American History X is the ur-example of this. Nominally anti-racist and anti-fascist, the movie intends to depict a man's journey to recognize his own hatreds as built on prejudice and his own insecurity and anger. He learns to accept others, lets go of his hate, and returns to his community a changed man. But, at the end of the movie, we see that it's not so easy to escape the cycle of violence.

But it's also a movie that starts with a hot, ripped Edward Norton having bed-breaking sex with Fairuza Balk when he is interupted by black men trying to steel his truck. He proceeds to confront the men, gunning one down, before he wounds the other one and curb stomps him with near-orgasmic enjoyment.

And that's what the fash focus on. They laugh and mock the anti-racist messaging, choosing only to engage with the parts of the story they think glorifies their beliefs.

Fight Club is a great example. The story was written by a Gay man and the plot is pretty much "Are the straights alright?" The story follows a nebbish office geek, again played by ripped as shit Edward Norton, under going a delusional tail spin of self destruction where he becomes homeless, terrorizes his coworkers, builds a cult of disenfranchised young men, has hot sex with Helena Bonham Carter, and then engages in a major act of anprim terrorism. In the end of the book the hero defeats his depraved hyper-masculine alter ego but finds he cannot escape the consequences of his actions.

But most straight men focus on the "Ripped as shit" "Sticking it to the man" and "Fucking Helena Bonham Carter" parts and ignore how the protagonist ends up broken and completely alienated from society except for his psycho cultists.
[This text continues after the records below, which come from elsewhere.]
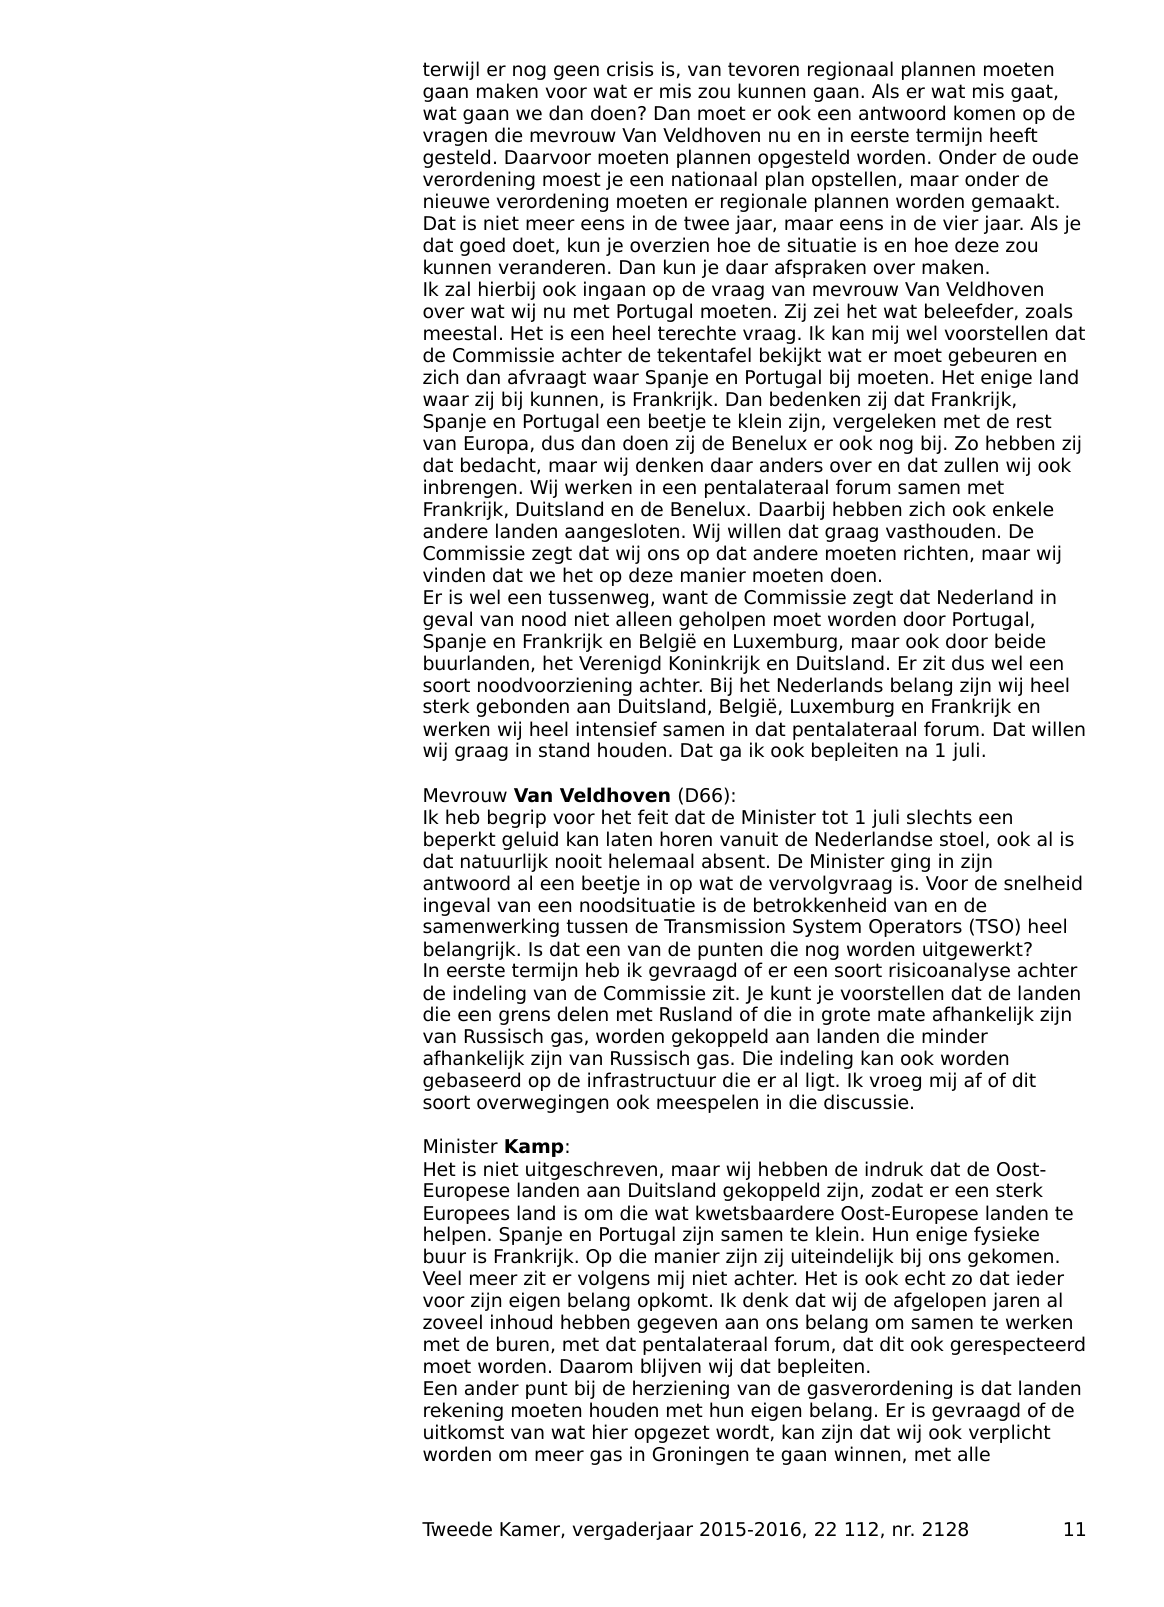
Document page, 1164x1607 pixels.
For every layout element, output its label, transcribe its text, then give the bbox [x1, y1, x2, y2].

text Ik heb begrip voor het feit dat de Minister tot 1 juli slechts een beperkt geluid kan laten horen vanuit de Nederlandse stoel, ook al is dat natuurlijk nooit helemaal absent. De Minister ging in zijn antwoord al een beetje in op wat de vervolgvraag is. Voor de snelheid ingeval van een noodsituatie is de betrokkenheid van en de samenwerking tussen de Transmission System Operators (TSO) heel belangrijk. Is dat een van de punten die nog worden uitgewerkt? [422, 807, 1087, 960]
text Mevrouw Van Veldhoven (D66): [422, 784, 1087, 807]
text Een ander punt bij de herziening van de gasverordening is dat landen rekening moeten houden met hun eigen belang. Er is gevraagd of de uitkomst van wat hier opgezet wordt, kan zijn dat wij ook verplicht worden om meer gas in Groningen te gaan winnen, met alle [422, 1378, 1087, 1466]
text Het is niet uitgeschreven, maar wij hebben de indruk dat de Oost-Europese landen aan Duitsland gekoppeld zijn, zodat er een sterk Europees land is om die wat kwetsbaardere Oost-Europese landen te helpen. Spanje en Portugal zijn samen te klein. Hun enige fysieke buur is Frankrijk. Op die manier zijn zij uiteindelijk bij ons gekomen. Veel meer zit er volgens mij niet achter. Het is ook echt zo dat ieder voor zijn eigen belang opkomt. Ik denk dat wij de afgelopen jaren al zoveel inhoud hebben gegeven aan ons belang om samen te werken met de buren, met dat pentalateraal forum, dat dit ook gerespecteerd moet worden. Daarom blijven wij dat bepleiten. [422, 1158, 1087, 1378]
text Minister Kamp: [422, 1136, 1087, 1158]
text In eerste termijn heb ik gevraagd of er een soort risicoanalyse achter de indeling van de Commissie zit. Je kunt je voorstellen dat de landen die een grens delen met Rusland of die in grote mate afhankelijk zijn van Russisch gas, worden gekoppeld aan landen die minder afhankelijk zijn van Russisch gas. Die indeling kan ook worden gebaseerd op de infrastructuur die er al ligt. Ik vroeg mij af of dit soort overwegingen ook meespelen in die discussie. [422, 960, 1087, 1114]
text terwijl er nog geen crisis is, van tevoren regionaal plannen moeten gaan maken voor wat er mis zou kunnen gaan. Als er wat mis gaat, wat gaan we dan doen? Dan moet er ook een antwoord komen op de vragen die mevrouw Van Veldhoven nu en in eerste termijn heeft gesteld. Daarvoor moeten plannen opgesteld worden. Onder de oude verordening moest je een nationaal plan opstellen, maar onder de nieuwe verordening moeten er regionale plannen worden gemaakt. Dat is niet meer eens in de twee jaar, maar eens in de vier jaar. Als je dat goed doet, kun je overzien hoe de situatie is en hoe deze zou kunnen veranderen. Dan kun je daar afspraken over maken. [422, 59, 1087, 279]
text Ik zal hierbij ook ingaan op de vraag van mevrouw Van Veldhoven over wat wij nu met Portugal moeten. Zij zei het wat beleefder, zoals meestal. Het is een heel terechte vraag. Ik kan mij wel voorstellen dat de Commissie achter de tekentafel bekijkt wat er moet gebeuren en zich dan afvraagt waar Spanje en Portugal bij moeten. Het enige land waar zij bij kunnen, is Frankrijk. Dan bedenken zij dat Frankrijk, Spanje en Portugal een beetje te klein zijn, vergeleken met de rest van Europa, dus dan doen zij de Benelux er ook nog bij. Zo hebben zij dat bedacht, maar wij denken daar anders over en dat zullen wij ook inbrengen. Wij werken in een pentalateraal forum samen met Frankrijk, Duitsland en de Benelux. Daarbij hebben zich ook enkele andere landen aangesloten. Wij willen dat graag vasthouden. De Commissie zegt dat wij ons op dat andere moeten richten, maar wij vinden dat we het op deze manier moeten doen. [422, 279, 1087, 587]
text Er is wel een tussenweg, want de Commissie zegt dat Nederland in geval van nood niet alleen geholpen moet worden door Portugal, Spanje en Frankrijk en België en Luxemburg, maar ook door beide buurlanden, het Verenigd Koninkrijk en Duitsland. Er zit dus wel een soort noodvoorziening achter. Bij het Nederlands belang zijn wij heel sterk gebonden aan Duitsland, België, Luxemburg en Frankrijk en werken wij heel intensief samen in dat pentalateraal forum. Dat willen wij graag in stand houden. Dat ga ik ook bepleiten na 1 juli. [422, 587, 1087, 762]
There's a saying that there's no such thing as an anti-war movie (excepting Come and See), and in the same sense there's really no such thing as an Anti-Fascist movie. Death of the Author is in full effect. Whether it's Pink Floyd's the Wall, or something openly and enthusiastically fashy like 24, Fascists and nascent Fascists will engage with the material they like and ignore the rest.

  • Coca_Cola_but_Commie [he/him]
    ·
    3 years ago

    I think Blakely's read on Breaking Bad is misplaced. I could see where the fash could read those things into the show, but it would take a fair bit of warped logic to get there. I mean yes, the entire point of the show is Walter engaging in a power fantasy but that goes on to ruin his life pretty soundly. He poisons a child and kidnaps his own infant daughter. His wife hates him. His son hates him. His sidekick hates him.

    One of the parts of the show I didn't like was where Walt shows up to quasi-redeem himself by killing the nazis. Because Walt was just as bad, if not worse, of a person as they were, but the ending lets the sympathetic viewer pretend that's not true. In my ideal version, Walt dies in anonymity and Jesse escapes some other way. Maybe someone else shows up to kill the nazis—Badger and Skinny Pete show up with a bazooka or something, maybe he just files through the bars of his cage and gets out. But I don't need Walt the Antihero, big mistake.

    I will agree with Blakely's take that the show doesn't engage with the reality of the narco-state and instead portrays narcos as uber powerful psycho terrorists.

    Though I haven't actually watched Breaking Bad since my political views, uh, matured so maybe I'd feel differently if I watched it now.

    • SoyfaceKillah [none/use name]
      ·
      3 years ago

      breaking bad was always bad. there is no judgment for white (he's happy to trade everything for his pride/vanity); by the fifth season, it's just a series of many opportunities to indulge in how clever he is, all to the audiences amusement and vicarious gratification of their will to power. grubby, hot couch trash.